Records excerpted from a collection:
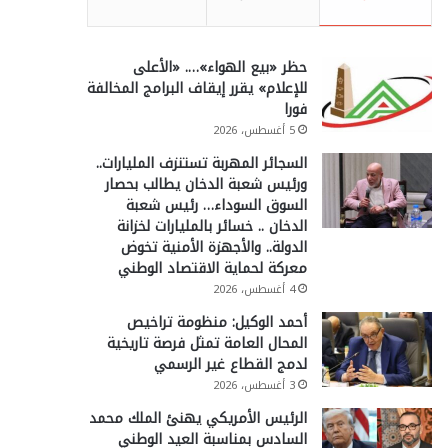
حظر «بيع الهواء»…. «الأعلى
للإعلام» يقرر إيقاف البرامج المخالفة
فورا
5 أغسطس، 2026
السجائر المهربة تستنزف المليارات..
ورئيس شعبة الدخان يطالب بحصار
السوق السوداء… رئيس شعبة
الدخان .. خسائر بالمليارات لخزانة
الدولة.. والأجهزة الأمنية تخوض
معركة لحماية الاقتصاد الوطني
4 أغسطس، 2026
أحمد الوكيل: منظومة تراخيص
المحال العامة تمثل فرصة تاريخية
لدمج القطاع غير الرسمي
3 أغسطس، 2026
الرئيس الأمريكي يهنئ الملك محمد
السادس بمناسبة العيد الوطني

---

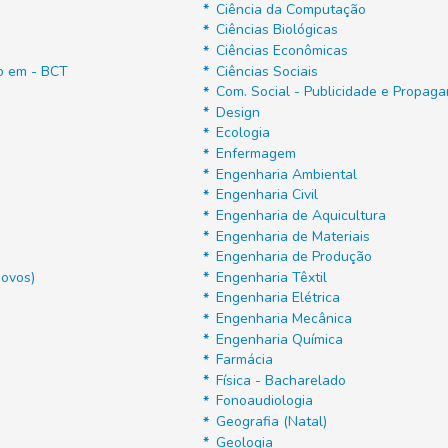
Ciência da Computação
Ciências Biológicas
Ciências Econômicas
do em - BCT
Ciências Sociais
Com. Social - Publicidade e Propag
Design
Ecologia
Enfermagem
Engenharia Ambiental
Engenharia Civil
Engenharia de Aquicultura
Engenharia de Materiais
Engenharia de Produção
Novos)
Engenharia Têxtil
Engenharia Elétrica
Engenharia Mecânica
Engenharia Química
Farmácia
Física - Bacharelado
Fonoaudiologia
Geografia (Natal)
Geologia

==

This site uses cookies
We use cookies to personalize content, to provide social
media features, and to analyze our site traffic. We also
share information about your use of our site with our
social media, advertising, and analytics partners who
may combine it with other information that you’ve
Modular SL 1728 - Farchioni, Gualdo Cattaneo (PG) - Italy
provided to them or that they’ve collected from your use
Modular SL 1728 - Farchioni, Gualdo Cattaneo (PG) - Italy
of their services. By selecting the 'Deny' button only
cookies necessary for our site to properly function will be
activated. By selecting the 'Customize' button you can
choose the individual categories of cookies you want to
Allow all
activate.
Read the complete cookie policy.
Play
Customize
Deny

• TRY IT:
Extract from the records above the lines from the one containing "3 أغسطس، 2026" to the one containing "السادس بمناسبة العيد الوطني", both lines included, exactly as they appear and with nothing else.

• ANSWER TO THIS PROBLEM:
3 أغسطس، 2026
الرئيس الأمريكي يهنئ الملك محمد
السادس بمناسبة العيد الوطني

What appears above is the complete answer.